__YOUR TASKS__
a – In the forum thread about Cassini imaging, what kind of imaging does OWW say ISS is fine for?
b – Reproduce a passage of the forum thread about Cassini imaging word for word, beginning at the words "Cleary tongue.gif we" and stopping after "tongue.gif  we are not seeing much with the imaging.".
c – Extend the forum thread about Cassini imaging past its last line.

Amen! I was waiting for someone to point that out.



I think they should focus more on Radar passes than imaging the surface.

Cleary tongue.gif we are not seeing much with the imaging.

Posted by: OWW Feb 19 2005, 12:41 PM

QUOTE (Decepticon @ Feb 19 2005, 12:07 PM)
Cleary tongue.gif  we are not seeing much with the imaging.

Not if you compare it to what we had before Cassini. For global imaging at least, ISS is fine. tongue.gif

Keck image:


Cassini ISS:

Posted by: Decepticon Feb 19 2005, 01:58 PM

DOH! ohmy.gif biggrin.gif

Posted by: David Feb 20 2005, 07:47 AM

QUOTE (David @ Feb 18 2005, 10:46 PM)
QUOTE (volcanopele @ Feb 18 2005, 10:41 PM)

__THE DATA__

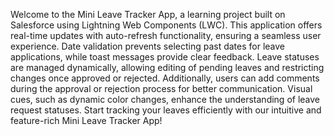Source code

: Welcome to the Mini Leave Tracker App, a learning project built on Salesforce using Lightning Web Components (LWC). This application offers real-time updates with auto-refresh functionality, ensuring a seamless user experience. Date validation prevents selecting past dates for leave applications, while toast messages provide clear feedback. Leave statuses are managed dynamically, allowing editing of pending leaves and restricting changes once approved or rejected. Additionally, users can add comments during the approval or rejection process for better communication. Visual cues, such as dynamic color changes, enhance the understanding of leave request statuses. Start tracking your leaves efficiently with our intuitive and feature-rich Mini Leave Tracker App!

__RESPONSES TO THE TASKS__
a – Global imaging.

b –
Cleary tongue.gif we are not seeing much with the imaging.

Posted by: OWW Feb 19 2005, 12:41 PM

QUOTE (Decepticon @ Feb 19 2005, 12:07 PM)
Cleary tongue.gif  we are not seeing much with the imaging.

c –
actually the radar bright terrain seen in the channels image, is dark terrain to ISS, but rubbly, thus making it appear bright to radar.  What this suggests to me is that these channels are dry river beds and the radar bright area a dry lake bed, similar to the DISR landing site.

Okay, rough radar-bright region... biggrin.gif

I was simply noticing that it doesn't seem to have a lot of variation until you get to the "ripples" in the upper right. I guess it is "evenly rubbly". laugh.gif

On second thought, I'm wondering how we know that the bright basin in the "Channels" image is a rubbly lake-bed rather than liquid. The radar does show that the surface is rough, but that could be due to choppy waves on a liquid surface. At a guess (I don't know of any experimental work on the subject), wave crests could be higher in lower gravity, which would yield an even rougher surface.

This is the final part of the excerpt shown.